2013.06.23 in personal

It was my fourteenth birthday—summer 2003, just a few months before I started high school… Vivian and Margaret decided to be their traditionally-ridiculously-generous-selves, and offered to replace my desktop (an HP tower, also from them!). Young Tim of course started dreaming of some crazy PC (perhaps constructed from parts, perhaps off the shelf), but then they said something like "we know you've been eyeing Apple's offerings, maybe you want to get a Mac?"

Now, some context here: much of my close family at the time were employed by IBM; we had no Apple folk around; our schools were full of Dells; I'd used some Mac IIs many years earlier, but not since then. So, of course, I went for that :)

Little did they (or anyone!) know what that amazing birthday present would turn into, eight years later—one of those tiny whole-life turning points, I guess.



The machine that eventually (just days before Airborne Express, who had some … troubles … delivering it, became a company no longer) arrived was a decked-out PowerMac G4 MDD.

It shipped with Mac OS X 10.2 (Jaguar), though Panther came out a few months later. Apparently, Jaguar was the last release of OS X to ship without Safari; I don't remember, but I do remember running the Safari Beta, all those years ago. John Siracusa's Jaguar review also notes that it was the first release to include the big cat codename in the official marketing name, which is pretty cool.
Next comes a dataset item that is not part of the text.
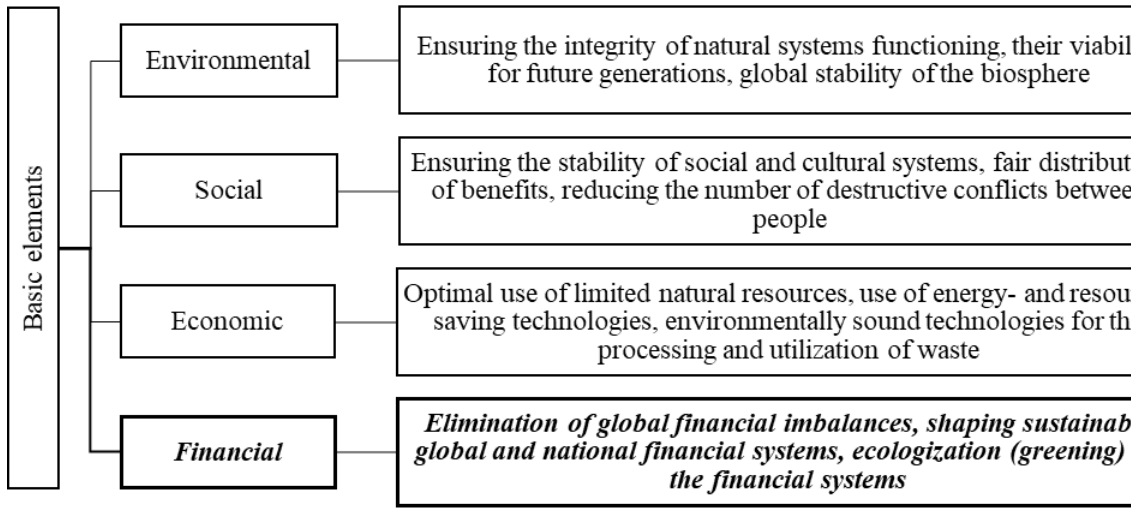
Fig. 4. Modern approach to basic elements of the sustainable development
Trinity, as I called it, was a trusty companion throughout high school, introducing me to AppleWorks, and eventually Keynote, and later Pages, all of which were absolutely cruical to me for those four years. And, to Safari… and we know how that went. It followed me to college, sitting under my desk and acting as a fileserver for a few years, then later running various PowerPC Linux distributions for various reasons. And, even to Cupertino, where it sits under the desk in my bedroom, unpowered but ready to spring to life at any sign of need.

It really does still boot today, though it did have a pair of power supply malfunctions in 2008, which resulted first in me dragging it to the Crossgates Apple store on a CDTA bus, and then later me resorting to using a random G3 we had laying around. I don't actually remember how it recovered, but it did.

So, thanks, Vivian and Margaret, for turning a birthday present into oh-so-much more! It's been a great ten years!